Posted on June 8, 2017

Data Privacy Act for outsourcing

The Data Privacy Act of 2012 of the Philippines is the first data protection law. The Act mandated the creation of National Privacy Commission (NPC), which was finally formed in March 2016, to enforce security and privacy of personal information with the aid of implementing rules and regulations (IRRs). On the 9th of September 2016, the IRRs have now taken effect.

The information technology-business process outsourcing (IT-BPO) industry is the largest contributor to the country’s GDP, and is worth over $20 billion. The IRRs will have a significant effect in the IT-BPO industry.

The Act brings the country in line with international data protection standards to engage more investors and uphold its title as the top IT-BPO outsourcing destination.

The IRRs apply to personal information controllers – those who control the processing of personal data; and personal information processors – those engaged by personal information controllers to process personal data on their behalf. This indicates both IT-BPO vendor and client must comply with the IRRs.

The IRRs will also have an impact to other industries – retail, tourism, finance, banking, and other industries which requires client, employee, and other personal information.

Some of the concepts of the IRRs were borrowed from Europe and South Korea such as data sharing consent, data portability, mandated 72-hour breach notification, and right to object to profiling.

Within one year, personal information controllers and processors are required to register in NPC.

Other remarkable features of IRRs include:

  • The scope of protected information

“Personal information” refers to “any information, whether recorded in a material form or not, from which the identity of an individual is apparent or can be reasonably and directly ascertained by the entity holding the information, or when put together with other information would directly and certainly identify an individual”. The IRRs aim to protect personal information of the data subject.

  • Outsourcing of data processing activities

An outsourcing contract between personal information controllers who engage personal information processors must be constructed properly to ensure the compliance of confidentiality and integrity. The outsourcing vendor and client are required to review their contracts to match with the IRRs.

  • Data protection officers

One data protection officer must be present in a company involved in processing of personal information. The task of the data protection officer is to ensure the data privacy and security.

  • Data protection principles

The IRRs key principles are legitimate purpose, proportionality, and transparency. Other principles are fair and lawful processing of personal information, ensuring accuracy and quality of personal information, adequate safeguards in the processing and transmission of personal information, consent as the basis for gathering personal information with certain exemptions, and non-retention of personal information.

> [OBJECTIVE A]: List the concepts that, according to the article on the Data Privacy Act, the IRRs borrowed from Europe and South Korea.
> [OBJECTIVE B]: From the records, quote the lines starting at the line that contains "7:32. Photo follows." and ending at the line that contains "Time shown: 11:09".
The records come from a different source than the article.

> [DATASET EXCERPTS]:
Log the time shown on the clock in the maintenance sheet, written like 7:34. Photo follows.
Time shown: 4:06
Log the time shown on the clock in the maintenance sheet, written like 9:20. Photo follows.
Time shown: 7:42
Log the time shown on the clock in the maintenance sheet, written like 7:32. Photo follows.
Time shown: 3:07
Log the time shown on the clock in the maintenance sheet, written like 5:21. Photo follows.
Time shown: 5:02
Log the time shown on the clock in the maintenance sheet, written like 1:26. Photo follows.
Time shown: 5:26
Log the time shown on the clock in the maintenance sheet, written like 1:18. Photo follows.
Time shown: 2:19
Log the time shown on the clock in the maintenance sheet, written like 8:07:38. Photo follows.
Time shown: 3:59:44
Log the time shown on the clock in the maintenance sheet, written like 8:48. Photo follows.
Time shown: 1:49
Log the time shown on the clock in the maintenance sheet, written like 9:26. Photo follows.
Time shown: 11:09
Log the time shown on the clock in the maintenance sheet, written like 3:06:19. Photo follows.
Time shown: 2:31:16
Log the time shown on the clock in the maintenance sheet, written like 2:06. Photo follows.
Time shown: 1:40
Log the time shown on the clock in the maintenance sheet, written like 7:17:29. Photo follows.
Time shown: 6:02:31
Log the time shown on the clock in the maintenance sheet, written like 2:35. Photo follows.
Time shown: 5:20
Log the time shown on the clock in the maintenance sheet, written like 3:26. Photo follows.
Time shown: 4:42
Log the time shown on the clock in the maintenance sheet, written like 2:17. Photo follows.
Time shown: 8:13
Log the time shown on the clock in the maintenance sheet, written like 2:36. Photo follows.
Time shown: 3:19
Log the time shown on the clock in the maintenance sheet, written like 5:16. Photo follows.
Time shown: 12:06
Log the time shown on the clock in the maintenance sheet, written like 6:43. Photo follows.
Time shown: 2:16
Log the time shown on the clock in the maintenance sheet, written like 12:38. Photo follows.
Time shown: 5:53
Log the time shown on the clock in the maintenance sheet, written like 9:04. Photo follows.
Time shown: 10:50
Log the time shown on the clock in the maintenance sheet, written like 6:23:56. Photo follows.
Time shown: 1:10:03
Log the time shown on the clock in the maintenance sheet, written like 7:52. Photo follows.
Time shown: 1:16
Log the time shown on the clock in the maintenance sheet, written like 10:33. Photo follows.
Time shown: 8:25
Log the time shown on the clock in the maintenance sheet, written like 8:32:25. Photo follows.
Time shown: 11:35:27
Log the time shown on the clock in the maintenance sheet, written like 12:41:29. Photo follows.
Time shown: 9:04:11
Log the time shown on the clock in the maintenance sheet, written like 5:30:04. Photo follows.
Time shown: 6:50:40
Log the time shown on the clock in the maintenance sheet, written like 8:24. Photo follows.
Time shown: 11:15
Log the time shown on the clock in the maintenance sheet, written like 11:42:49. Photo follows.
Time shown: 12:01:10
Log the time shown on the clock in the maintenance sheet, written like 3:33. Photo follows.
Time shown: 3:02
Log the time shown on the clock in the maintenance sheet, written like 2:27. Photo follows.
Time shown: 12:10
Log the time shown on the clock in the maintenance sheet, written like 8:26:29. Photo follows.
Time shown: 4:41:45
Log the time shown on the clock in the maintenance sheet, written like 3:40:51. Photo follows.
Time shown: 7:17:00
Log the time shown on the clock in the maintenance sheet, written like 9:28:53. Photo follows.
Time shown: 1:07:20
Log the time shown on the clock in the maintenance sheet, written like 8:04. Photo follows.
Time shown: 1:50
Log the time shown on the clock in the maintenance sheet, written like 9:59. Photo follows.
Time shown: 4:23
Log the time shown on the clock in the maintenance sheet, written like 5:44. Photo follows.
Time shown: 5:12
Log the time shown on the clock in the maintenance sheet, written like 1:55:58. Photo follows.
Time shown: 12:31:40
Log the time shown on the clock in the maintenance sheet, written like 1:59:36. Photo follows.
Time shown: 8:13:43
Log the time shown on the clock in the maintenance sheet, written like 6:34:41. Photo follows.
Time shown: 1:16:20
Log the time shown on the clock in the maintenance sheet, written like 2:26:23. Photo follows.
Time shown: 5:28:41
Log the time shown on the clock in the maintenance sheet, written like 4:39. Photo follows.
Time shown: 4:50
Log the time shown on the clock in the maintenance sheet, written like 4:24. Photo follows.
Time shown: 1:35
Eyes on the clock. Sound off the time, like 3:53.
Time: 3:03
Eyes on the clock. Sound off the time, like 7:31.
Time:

> [FINISHED ANSWER A]:
- Data sharing consent
- Data portability
- Mandated 72-hour breach notification
- Right to object to profiling

> [FINISHED ANSWER B]:
Log the time shown on the clock in the maintenance sheet, written like 7:32. Photo follows.
Time shown: 3:07
Log the time shown on the clock in the maintenance sheet, written like 5:21. Photo follows.
Time shown: 5:02
Log the time shown on the clock in the maintenance sheet, written like 1:26. Photo follows.
Time shown: 5:26
Log the time shown on the clock in the maintenance sheet, written like 1:18. Photo follows.
Time shown: 2:19
Log the time shown on the clock in the maintenance sheet, written like 8:07:38. Photo follows.
Time shown: 3:59:44
Log the time shown on the clock in the maintenance sheet, written like 8:48. Photo follows.
Time shown: 1:49
Log the time shown on the clock in the maintenance sheet, written like 9:26. Photo follows.
Time shown: 11:09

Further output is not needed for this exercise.